La diaspora tunisienne, dont le nombre est évalué entre 1,3 et 1,4 millions de citoyens, principalement établis en Europe et dans les pays du Golfe, constitue un levier financier stratégique, a déclaré le gouverneur de la Banque Centrale de Tunisie (BCT), Fethi Zouhair Nouri.

Intervenant, mardi, lors d’un atelier thématique sur « la contribution des diasporas à la promotion de l’investissement et à la réalisation du développement durable », il a rappelé que chaque visite au pays d’un Tunisien résidant à l’étranger génère en moyenne 1 819 dinars de dépenses locales.

« Ces transferts, souvent orientés vers la consommation, bénéficient néanmoins aux ménages modestes en alimentant les recettes fiscales et en soutenant des investissements, notamment dans l’immobilier », a précisé Nouri, évoquant une étude révélant que plus de 50% de la diaspora a investi en Tunisie plus de 2 milliards de dinars.

Toutefois, cet important potentiel demeure encore inexploité, estime le gouverneur, rapellant « qu’en 2024, le transfert mensuel moyen par Tunisien résidant à l’étranger n’a atteint que 120 dollars, alors que la moyenne mondiale s’établit à 200 dollars ».

Il a, dans ce cadre, proposé une stratégie articulée autour de quatre axes afin de renverser cette tendance. Il s’agit de l’intégration de la diaspora dans l’élaboration des politiques publiques, une meilleure circulation de l’information, la diversification des instruments financiers et l’amélioration du climat des affaires, a-t-il encore fait savoir.

Parmi les initiatives envisagées, il a évoqué la production de capsules d’information à bord des avions et bateaux reliant la Tunisie afin de sensibiliser les migrants aux opportunités d’investissement dans leur pays d’origine.

Sur le plan financier, Nouri a proposé, notamment, de mettre à disposition de la diaspora des obligations destinées à financer des projets d’infrastructure ou des entreprises locales, citant, dans ce cadre, l’exemple de l’Inde et de l’Égypte.

L’Egypte a mis en place le programme « Tomorrow’s Pension » qui permet aux expatriés de cotiser à un plan d’épargne retraite en devises depuis l’étranger, a indiqué le gouverneur de la BCT, appelant à créer un dispositif similaire en Tunisie.

S’agissant du volet entrepreneurial, il a insisté sur la nécessité de mieux identifier et évaluer les projets avant de rechercher des financements, précisant que souvent « l’échec n’est pas lié au financement, mais au choix du projet lui-même ».

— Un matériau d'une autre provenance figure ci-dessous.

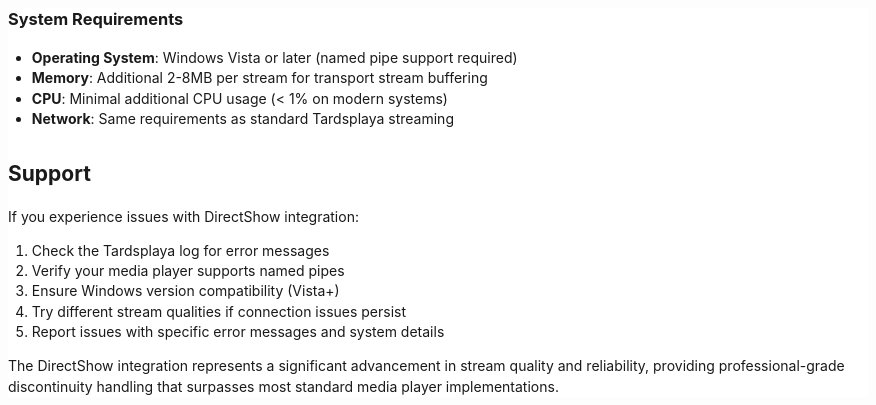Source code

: ### System Requirements
- **Operating System**: Windows Vista or later (named pipe support required)
- **Memory**: Additional 2-8MB per stream for transport stream buffering
- **CPU**: Minimal additional CPU usage (< 1% on modern systems)
- **Network**: Same requirements as standard Tardsplaya streaming

## Support

If you experience issues with DirectShow integration:

1. Check the Tardsplaya log for error messages
2. Verify your media player supports named pipes
3. Ensure Windows version compatibility (Vista+)
4. Try different stream qualities if connection issues persist
5. Report issues with specific error messages and system details

The DirectShow integration represents a significant advancement in stream quality and reliability, providing professional-grade discontinuity handling that surpasses most standard media player implementations.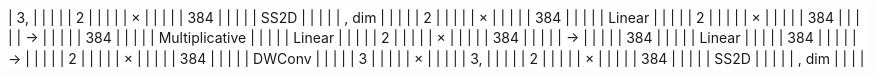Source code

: | 3,               |                                  |                    |                    |
| 2                |                                  |                    |                    |
| ×                |                                  |                    |                    |
| 384              |                                  |                    |                    |
| SS2D             |                                  |                    |                    |
| , dim            |                                  |                    |                    |
| 2                |                                  |                    |                    |
| ×                |                                  |                    |                    |
| 384              |                                  |                    |                    |
| Linear           |                                  |                    |                    |
| 2                |                                  |                    |                    |
| ×                |                                  |                    |                    |
| 384              |                                  |                    |                    |
| →                |                                  |                    |                    |
| 384              |                                  |                    |                    |
| Multiplicative   |                                  |                    |                    |
| Linear           |                                  |                    |                    |
| 2                |                                  |                    |                    |
| ×                |                                  |                    |                    |
| 384              |                                  |                    |                    |
| →                |                                  |                    |                    |
| 384              |                                  |                    |                    |
| Linear           |                                  |                    |                    |
| 384              |                                  |                    |                    |
| →                |                                  |                    |                    |
| 2                |                                  |                    |                    |
| ×                |                                  |                    |                    |
| 384              |                                  |                    |                    |
| DWConv           |                                  |                    |                    |
| 3                |                                  |                    |                    |
| ×                |                                  |                    |                    |
| 3,               |                                  |                    |                    |
| 2                |                                  |                    |                    |
| ×                |                                  |                    |                    |
| 384              |                                  |                    |                    |
| SS2D             |                                  |                    |                    |
| , dim            |                                  |                    |                    |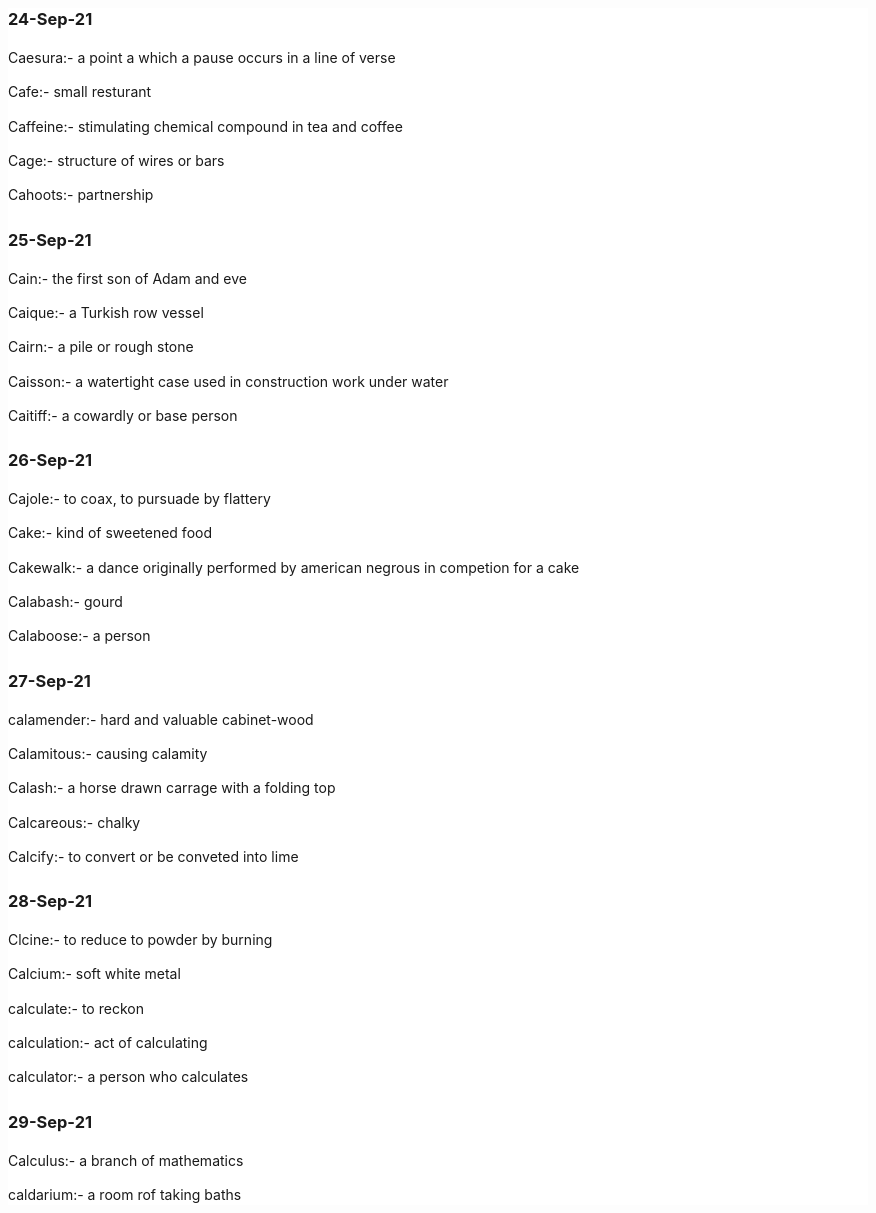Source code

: ### 24-Sep-21
Caesura:- a point a which a pause occurs in a line of verse

Cafe:- small resturant

Caffeine:- stimulating chemical compound in tea and coffee

Cage:- structure of wires or bars

Cahoots:- partnership

### 25-Sep-21
Cain:- the first son of Adam and eve

Caique:- a Turkish row vessel

Cairn:- a pile or rough stone

Caisson:- a watertight case used in construction work under water

Caitiff:- a cowardly or base person

### 26-Sep-21
Cajole:- to coax, to pursuade by flattery

Cake:- kind of sweetened food

Cakewalk:- a dance originally performed by american negrous in competion for a cake

Calabash:- gourd

Calaboose:- a person

### 27-Sep-21
calamender:- hard and valuable cabinet-wood

Calamitous:- causing calamity

Calash:- a horse drawn carrage with a folding top

Calcareous:- chalky

Calcify:- to convert or be conveted into lime

### 28-Sep-21
Clcine:- to reduce to powder by burning

Calcium:- soft white metal

calculate:- to reckon

calculation:- act of calculating

calculator:- a person who calculates

### 29-Sep-21
Calculus:- a branch of mathematics

caldarium:- a room rof taking baths
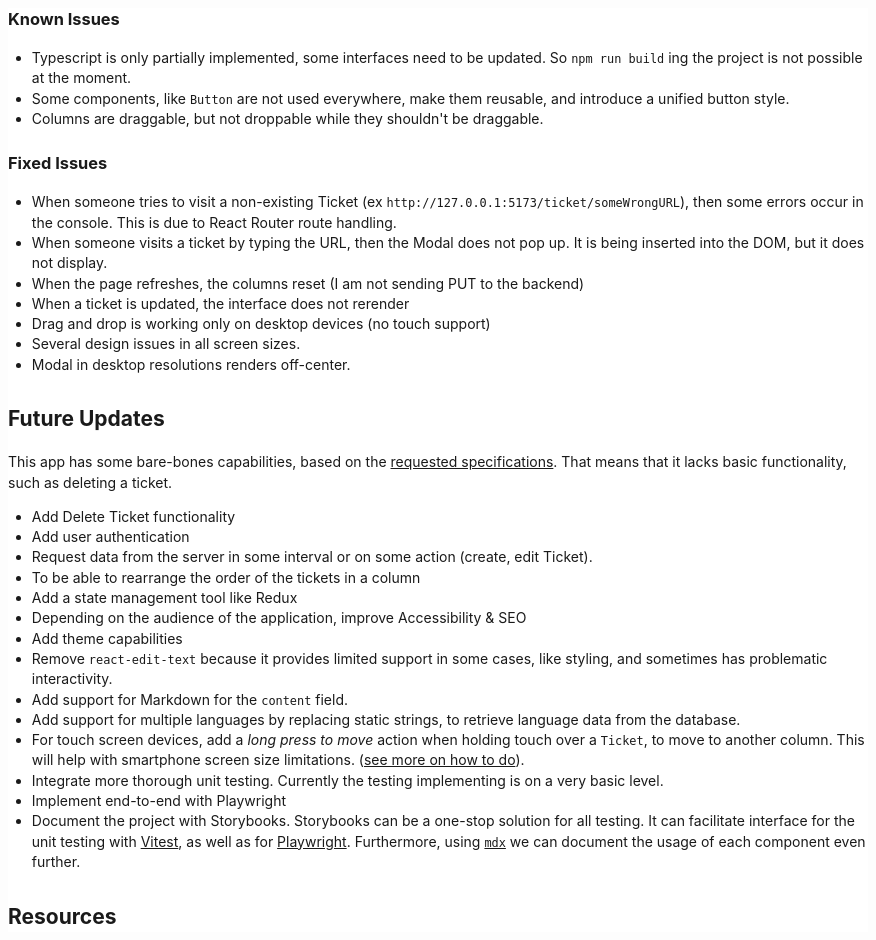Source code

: ### Known Issues

- Typescript is only partially implemented, some interfaces need to be updated. So `npm run build` ing the project is not possible at the moment.
- Some components, like `Button` are not used everywhere, make them reusable, and introduce a unified button style.
- Columns are draggable, but not droppable while they shouldn't be draggable.

### Fixed Issues

- When someone tries to visit a non-existing Ticket (ex `http://127.0.0.1:5173/ticket/someWrongURL`), then some errors occur in the console. This is due to React Router route handling.
- When someone visits a ticket by typing the URL, then the Modal does not pop up. It is being inserted into the DOM, but it does not display.
- When the page refreshes, the columns reset (I am not sending PUT to the backend)
- When a ticket is updated, the interface does not rerender
- Drag and drop is working only on desktop devices (no touch support)
- Several design issues in all screen sizes.
- Modal in desktop resolutions renders off-center.

## Future Updates

This app has some bare-bones capabilities, based on the [requested specifications](https://github.com/madewithlove/technical-assignment-front-end-engineer-TheoKondak#technical-assignment-front-end-engineer). That means that it lacks basic functionality, such as deleting a ticket.

- Add Delete Ticket functionality
- Add user authentication
- Request data from the server in some interval or on some action (create, edit Ticket).
- To be able to rearrange the order of the tickets in a column
- Add a state management tool like Redux
- Depending on the audience of the application, improve Accessibility & SEO
- Add theme capabilities
- Remove `react-edit-text` because it provides limited support in some cases, like styling, and sometimes has problematic interactivity.
- Add support for Markdown for the `content` field.
- Add support for multiple languages by replacing static strings, to retrieve language data from the database.
- For touch screen devices, add a *long press to move* action when holding touch over a `Ticket`, to move to another column. This will help with smartphone screen size limitations. ([see more on how to do](https://stackoverflow.com/questions/48048957/react-long-press-event)).
- Integrate more thorough unit testing. Currently the testing implementing is on a very basic level.
- Implement end-to-end with Playwright
- Document the project with Storybooks. Storybooks can be a one-stop solution for all testing. It can facilitate interface for the unit testing with [Vitest](https://storybook.js.org/addons/storybook_vitest_addon/), as well as for [Playwright](https://storybook.js.org/addons/storybook-addon-playwright). Furthermore, using [`mdx`](https://storybook.js.org/docs/react/writing-docs/mdx) we can document the usage of each component even further.

## Resources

Il a conclu en lançant un appel aux Tunisiens résidant à l’étranger : « Où que vous soyez dans le monde, il est de votre devoir de rester engagés pour contribuer au développement de notre pays et faire rayonner son image à l’international».

Pour sa part, la directrice générale de l’Organisation internationale pour les migrations (OIM) Amy Pope, a rappelé que « les communautés de la diaspora dans le monde entier génèrent une richesse incroyable — que ce soit en matière de transferts de fonds, de connaissances, d’investissements, de compétences, d’énergie créative ou de solutions innovantes ».

Selon Amy Pope, ce dynamisme se traduit concrètement en Tunisie où plus de 15 % de la population vit à l’étranger, principalement en Europe, et où les transferts de fonds représentent plus de 5 % du PIB national.

Elle a, dans ce cadre, salué la démarche tunisienne, qui, en partenariat avec l’OIM, a posé les bases d’une feuille de route claire comprenant des actions à court, moyen et long termes, allant de la promotion de l’entrepreneuriat à l’amélioration de l’inclusion financière, en passant par le renforcement de l’accès au capital et l’expansion des services numériques et de la collecte de données.

« À l’échelle mondiale, les transferts de fonds ont dépassé les 650 milliards de dollars l’année dernière, un montant supérieur aux investissements directs étrangers et à toute aide publique au développement», rappelle encore la responsable de l’OIM, invitant é à une mobilisation plus structurée afin de transformer ces ressources en leviers durables pour le développement national.

« Imaginez tout ce que nous pourrions accomplir si nous parvenions à canaliser et investir de manière concertée la force de l’engagement de la diaspora dans des objectifs communs », a-t-elle affirmé.